• [WHAT THE TASK ASKS]:
In the passage on faith as service, restate everything from "A younger man" up to and including "university he attended.", but swap "luncheon" for "reception".

• [PASSAGE TO READ]:
┄┄┄┄┄┄┄┄┄┄
Thursday, November 29, 2012

Faith is service

A younger man I know reminded me of this last weekend, when his son was baptized and he was asked, at the luncheon that followed, to say a few words. He recounted meeting his wife at a service project organized by the Jesuit university he attended.

Service, he said, had become the watchword of their faith, that faith into which their child was baptized. She is a teacher serving her students by showing them the doors to knowledge. He is a lawyer who could be making outrageous amounts of money but is seeking jobs that perform actual service to society as a whole -- especially that part of society that can't afford a lawyer or can't defend itself against crime or malfeasance.

Service.

When Jesus spoke about the Final Judgment, he didn't say "I will welcome those who go to Mass every Sunday or those who engage in Bible study." He didn't mention those who protest abortion or gay marriage.

No. Jesus said the final judge would say to the saved:
"Come, ye blessed of my Father, possess you the kingdom prepared for you from the foundation of the world. For I was hungry, and you gave me to eat; I was thirsty, and you gave me to drink; I was a stranger, and you took me in: Naked, and you covered me: sick, and you visited me: I was in prison, and you came to me." (Gospel According to Matthew, chapter 25)
┄┄┄┄┄┄┄┄┄┄
• [DATASET CONTENT]:
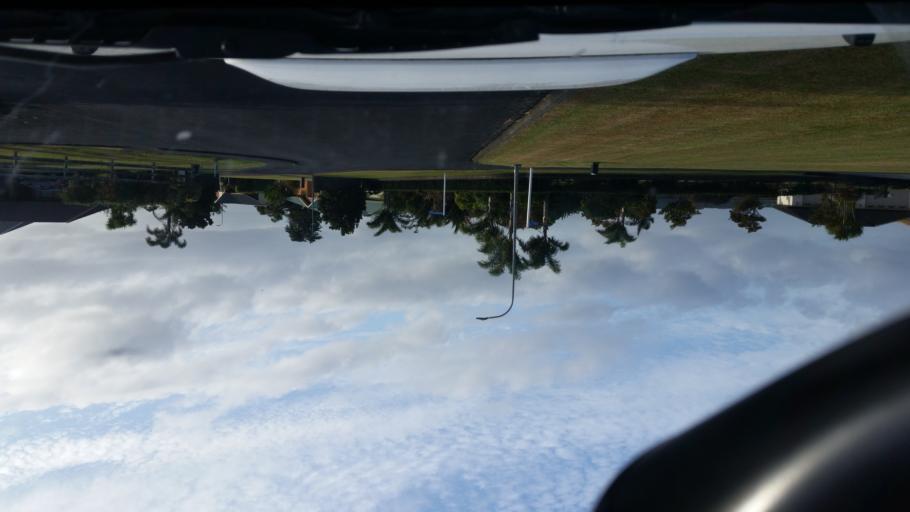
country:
┄┄┄┄┄┄┄┄┄┄
• [EXPECTED ANSWER]:
A younger man I know reminded me of this last weekend, when his son was baptized and he was asked, at the reception that followed, to say a few words. He recounted meeting his wife at a service project organized by the Jesuit university he attended.